*** GIVEN TEXT Section Begins ***

Okay. Even if I don't mind and let you borrow my car. Can you at least return it in a good condition or maybe with the tank at least fueled? Maybe I don't need you to fuel up the whole tank but at least one bar up? Sigh.

It hurts when you guys keep doing this to me. Because you guys are killing me inside. Do you know the feeling where you wanted to say no so much but whatever that comes out from your mouth is a yes? Literally, I'M DYING INSIDE.

If it's an emergency, I will always let you borrow my car and I can even be your driver. I will personally open the car door if you request for it. I don't mind. It's an emergency and you need that. That's what friends are for right?

You might say, why do you let us borrow if you don't want to? Well, if you really say this to me, I'm totally speechless. Say whatever you want thn.

Once and for all, all I'm asking is please, my dear friends, do not make it hard for me. Once is nothing but if it's so frequent, I can't stand it.




Friday, July 10, 2015.
** What's fate when you chase it around?
I was packing to return to Kuching and while I was rummaging through my room, I found my old little notebook and I saw my draft for a post 2 years ago. Wondered for a while why I didn't post it back then. It kind of reminded me of my friend's relationship though and somehow, I have the urge to post it now. So, here it is!

Love. Love is a four lettered word which is able to lift you high up and you can easily fall in seconds. Love occurs in you when you show affection towards someone. Anyone. It could be your family, friends or a lover. What do you do when you suddenly lose the one that you love? Breaking up? Some might whine about their lost. Some might just gnash their teeth, hold their fists and say, "you know what? I'm fine." Some might cry for weeks. Even, some might commit suicide. What's the point of getting together when you know it's not going to last?

For some people, when they fall in love, they fall hard. For some other people, they look for sex when they're in a relationship and that's it. It's just sex and sex and sex. Don't they know the true meaning of love? For all I've known, ANIMALS HAVE SEX but HUMANS MAKE LOVE (well, if you consider yourself an animal then alright).  The excuses 'sex is my hobby' or 'guys need it' or 'we need it in our daily lives'. These are all BULLSHIT. It's because of these people, the world has become bananas. Such daft excuses!

*** GIVEN TEXT Section Ends ***
*** DATASET RECORDS Section Begins ***

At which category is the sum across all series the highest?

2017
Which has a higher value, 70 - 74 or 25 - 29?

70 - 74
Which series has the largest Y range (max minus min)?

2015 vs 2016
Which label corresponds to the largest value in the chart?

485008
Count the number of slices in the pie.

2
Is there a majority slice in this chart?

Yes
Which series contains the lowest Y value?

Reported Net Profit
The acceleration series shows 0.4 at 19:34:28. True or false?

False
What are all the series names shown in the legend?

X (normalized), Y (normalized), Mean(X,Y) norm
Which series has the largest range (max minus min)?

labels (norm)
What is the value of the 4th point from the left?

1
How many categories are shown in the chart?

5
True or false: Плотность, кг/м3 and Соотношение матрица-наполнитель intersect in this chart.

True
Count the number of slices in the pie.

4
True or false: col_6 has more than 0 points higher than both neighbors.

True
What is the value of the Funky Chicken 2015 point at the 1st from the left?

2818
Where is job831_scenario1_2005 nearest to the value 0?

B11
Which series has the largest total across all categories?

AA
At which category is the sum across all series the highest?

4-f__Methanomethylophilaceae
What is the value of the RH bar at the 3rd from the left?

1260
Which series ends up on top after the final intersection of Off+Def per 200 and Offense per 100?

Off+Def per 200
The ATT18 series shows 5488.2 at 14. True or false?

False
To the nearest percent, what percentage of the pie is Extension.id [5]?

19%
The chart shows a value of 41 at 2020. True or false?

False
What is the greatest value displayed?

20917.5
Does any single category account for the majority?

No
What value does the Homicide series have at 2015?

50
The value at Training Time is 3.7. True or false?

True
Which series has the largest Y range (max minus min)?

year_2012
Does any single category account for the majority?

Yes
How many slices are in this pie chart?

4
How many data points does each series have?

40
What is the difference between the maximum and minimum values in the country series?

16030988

*** DATASET RECORDS Section Ends ***

▸ **WORK REQUEST 1**
Rewrite as a short list the paragraph of the blog text that begins "If it's an emergency," keeping its main facts.
▸ **WORK REQUEST 2**
Continue the blog text on love from its final sentence, "Such daft excuses!"
The material placed after the blog text is separate from it and unrelated to it.

▸ **EXPECTED OUTPUT 1**
- In an emergency, the writer will always lend the car.
- The writer is even willing to act as the driver.
- The writer will open the car door on request.
- The writer does not mind, because it is an emergency and the friend needs it.
- The writer sees this as what friends are for.

▸ **EXPECTED OUTPUT 2**
Oh well, looks like I was really mad at that time. But it surely does remind me of how the world has change in the past few decades.

Alrighty! Back to packing now!

Adious!

Saturday, September 20, 2014.
** There's always a way out
I woke up, got my hair up to a bun and all of a sudden, it hit me. I realized that I've been working my ass off for this semester. It makes me wonder what have I been doing for the past two semesters. *guilt feeling flowing in* Hopefully I'll get the result I want. *fingers crossed!*

Anyway, was talking to le roomie over lunch yesterday about is winning in an arguement really important? Well, to me, it doesn't really matter, especially to those really stupid arguments. You know, those mine-is-prettier arguments. When I see people argue over small matter, it really looks pathetic. I mean come on. You've got to have something better or more meaningful to do rather than arguing over minor matters. What's the point of winning the argument anyway? It only shows people how pathetic you look and how egoistic you are. Oh! Another thing. Egoistic. Boy, hate that so much.  Obviously, it links with the winning thingy. Egoistic kills, people! Wake up and stop being so damn egoistic can or not! Really fade up with ego people. Try putting away the ego side of you and start listening can or not?? You're not always right, for God's sake. The worst is being ego and wanting to win, that particular person doesn't confess to his/her wrongs. Wtf. That is the WORST-EST WORST! Whenever I encounter with such people, that's it. I will be like, I'm outta here, people. Do whatever you want cz IDGAF.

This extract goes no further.